PASSAGE –
···

Beirut: A war monitor said at least six pro-Iran fighters were killed Monday in Israeli strikes in Syria near the Lebanese border, in an area where Lebanon’s powerful Hezbollah group holds sway.
The Syrian Observatory for Human Rights said “Israeli strikes targeted two positions of pro-Iran groups in the Homs region,” including “a Hezbollah site in the Qusayr area” near the border where “six Iran-backed fighters were killed.”
The Observatory did not specify their nationalities.
A Hezbollah source told AFP that at least one fighter from the group was killed in Israeli strikes in the Qusayr area.
Israel rarely comments on individual strikes in Syria but has repeatedly said it will not allow its arch-enemy Iran to expand its presence there.
On Saturday, the Observatory said an Israeli drone strike near the Lebanese border targeted a vehicle carrying “a Hezbollah commander and his companion,” without reporting casualties.
Hezbollah did not announce any deaths among its ranks on Saturday.
On May 9, Israeli strikes on Syria targeted facilities belonging to Iraq’s Al-Nujaba armed movement, the Observatory and the pro-Iran group said, with Damascus saying an unidentified building was attacked.
The Israeli military has carried out hundreds of strikes in Syria since the outbreak of the civil war in its northern neighbor in 2011, mainly targeting army positions and Iran-backed fighters including from Lebanon’s Hezbollah group.
But the strikes increased after Israel’s war with Hamas in the Gaza Strip began on October 7, when the Iran-backed Palestinian militant group launched an unprecedented attack against Israel.
Syria’s war has killed more than half a million people and displaced millions more since it erupted in 2011 after Damascus cracked down on anti-government protests.

···

MATERIAL PROVIDED –
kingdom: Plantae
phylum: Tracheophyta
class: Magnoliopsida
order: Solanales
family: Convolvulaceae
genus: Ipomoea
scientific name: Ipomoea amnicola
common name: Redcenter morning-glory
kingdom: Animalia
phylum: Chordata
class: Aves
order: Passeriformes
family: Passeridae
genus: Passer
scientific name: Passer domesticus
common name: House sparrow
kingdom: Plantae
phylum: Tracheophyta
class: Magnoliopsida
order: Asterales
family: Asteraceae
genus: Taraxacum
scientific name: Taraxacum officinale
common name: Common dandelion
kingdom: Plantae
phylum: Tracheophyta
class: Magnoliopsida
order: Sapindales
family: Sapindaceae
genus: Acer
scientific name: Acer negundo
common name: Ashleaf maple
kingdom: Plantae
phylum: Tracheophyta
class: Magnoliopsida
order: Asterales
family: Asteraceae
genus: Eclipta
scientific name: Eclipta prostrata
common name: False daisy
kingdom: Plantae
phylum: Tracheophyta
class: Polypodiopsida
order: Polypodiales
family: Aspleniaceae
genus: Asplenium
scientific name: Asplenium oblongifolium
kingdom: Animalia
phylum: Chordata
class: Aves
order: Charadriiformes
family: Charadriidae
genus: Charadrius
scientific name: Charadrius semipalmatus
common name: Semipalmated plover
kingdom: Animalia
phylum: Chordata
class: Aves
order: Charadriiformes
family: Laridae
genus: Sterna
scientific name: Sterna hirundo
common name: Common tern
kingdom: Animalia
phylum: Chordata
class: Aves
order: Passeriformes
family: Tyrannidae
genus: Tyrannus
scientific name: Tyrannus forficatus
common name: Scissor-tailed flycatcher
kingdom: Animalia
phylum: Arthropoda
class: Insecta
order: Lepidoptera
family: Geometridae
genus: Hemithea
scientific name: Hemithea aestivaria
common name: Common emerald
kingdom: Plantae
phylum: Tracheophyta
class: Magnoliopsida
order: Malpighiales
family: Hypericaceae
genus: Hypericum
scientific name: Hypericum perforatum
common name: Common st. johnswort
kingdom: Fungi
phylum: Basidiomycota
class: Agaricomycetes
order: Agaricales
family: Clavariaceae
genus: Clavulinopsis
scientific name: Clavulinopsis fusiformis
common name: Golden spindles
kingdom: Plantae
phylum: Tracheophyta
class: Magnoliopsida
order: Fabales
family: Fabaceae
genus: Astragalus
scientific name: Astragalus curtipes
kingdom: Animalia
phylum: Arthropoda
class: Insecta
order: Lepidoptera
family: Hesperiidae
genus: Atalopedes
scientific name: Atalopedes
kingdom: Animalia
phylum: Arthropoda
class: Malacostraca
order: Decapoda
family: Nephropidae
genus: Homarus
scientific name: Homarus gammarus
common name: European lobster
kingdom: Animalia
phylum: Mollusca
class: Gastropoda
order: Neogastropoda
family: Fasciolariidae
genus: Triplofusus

···

REQUIRED TASKS –
• A. According to the news report, in what year did Syria's war erupt?
• B. Render the lines of the rows as a Markdown table with the columns Number and Entry, giving each line a number and leaving out blank lines. Begin at the line that has "common name: Common dandelion" and stop after the line that has "order: Neogastropoda".

RESPONSES IN ORDER –
• A. 2011

• B.
| Number | Entry |
|---|---|
| 1 | common name: Common dandelion |
| 2 | kingdom: Plantae |
| 3 | phylum: Tracheophyta |
| 4 | class: Magnoliopsida |
| 5 | order: Sapindales |
| 6 | family: Sapindaceae |
| 7 | genus: Acer |
| 8 | scientific name: Acer negundo |
| 9 | common name: Ashleaf maple |
| 10 | kingdom: Plantae |
| 11 | phylum: Tracheophyta |
| 12 | class: Magnoliopsida |
| 13 | order: Asterales |
| 14 | family: Asteraceae |
| 15 | genus: Eclipta |
| 16 | scientific name: Eclipta prostrata |
| 17 | common name: False daisy |
| 18 | kingdom: Plantae |
| 19 | phylum: Tracheophyta |
| 20 | class: Polypodiopsida |
| 21 | order: Polypodiales |
| 22 | family: Aspleniaceae |
| 23 | genus: Asplenium |
| 24 | scientific name: Asplenium oblongifolium |
| 25 | kingdom: Animalia |
| 26 | phylum: Chordata |
| 27 | class: Aves |
| 28 | order: Charadriiformes |
| 29 | family: Charadriidae |
| 30 | genus: Charadrius |
| 31 | scientific name: Charadrius semipalmatus |
| 32 | common name: Semipalmated plover |
| 33 | kingdom: Animalia |
| 34 | phylum: Chordata |
| 35 | class: Aves |
| 36 | order: Charadriiformes |
| 37 | family: Laridae |
| 38 | genus: Sterna |
| 39 | scientific name: Sterna hirundo |
| 40 | common name: Common tern |
| 41 | kingdom: Animalia |
| 42 | phylum: Chordata |
| 43 | class: Aves |
| 44 | order: Passeriformes |
| 45 | family: Tyrannidae |
| 46 | genus: Tyrannus |
| 47 | scientific name: Tyrannus forficatus |
| 48 | common name: Scissor-tailed flycatcher |
| 49 | kingdom: Animalia |
| 50 | phylum: Arthropoda |
| 51 | class: Insecta |
| 52 | order: Lepidoptera |
| 53 | family: Geometridae |
| 54 | genus: Hemithea |
| 55 | scientific name: Hemithea aestivaria |
| 56 | common name: Common emerald |
| 57 | kingdom: Plantae |
| 58 | phylum: Tracheophyta |
| 59 | class: Magnoliopsida |
| 60 | order: Malpighiales |
| 61 | family: Hypericaceae |
| 62 | genus: Hypericum |
| 63 | scientific name: Hypericum perforatum |
| 64 | common name: Common st. johnswort |
| 65 | kingdom: Fungi |
| 66 | phylum: Basidiomycota |
| 67 | class: Agaricomycetes |
| 68 | order: Agaricales |
| 69 | family: Clavariaceae |
| 70 | genus: Clavulinopsis |
| 71 | scientific name: Clavulinopsis fusiformis |
| 72 | common name: Golden spindles |
| 73 | kingdom: Plantae |
| 74 | phylum: Tracheophyta |
| 75 | class: Magnoliopsida |
| 76 | order: Fabales |
| 77 | family: Fabaceae |
| 78 | genus: Astragalus |
| 79 | scientific name: Astragalus curtipes |
| 80 | kingdom: Animalia |
| 81 | phylum: Arthropoda |
| 82 | class: Insecta |
| 83 | order: Lepidoptera |
| 84 | family: Hesperiidae |
| 85 | genus: Atalopedes |
| 86 | scientific name: Atalopedes |
| 87 | kingdom: Animalia |
| 88 | phylum: Arthropoda |
| 89 | class: Malacostraca |
| 90 | order: Decapoda |
| 91 | family: Nephropidae |
| 92 | genus: Homarus |
| 93 | scientific name: Homarus gammarus |
| 94 | common name: European lobster |
| 95 | kingdom: Animalia |
| 96 | phylum: Mollusca |
| 97 | class: Gastropoda |
| 98 | order: Neogastropoda |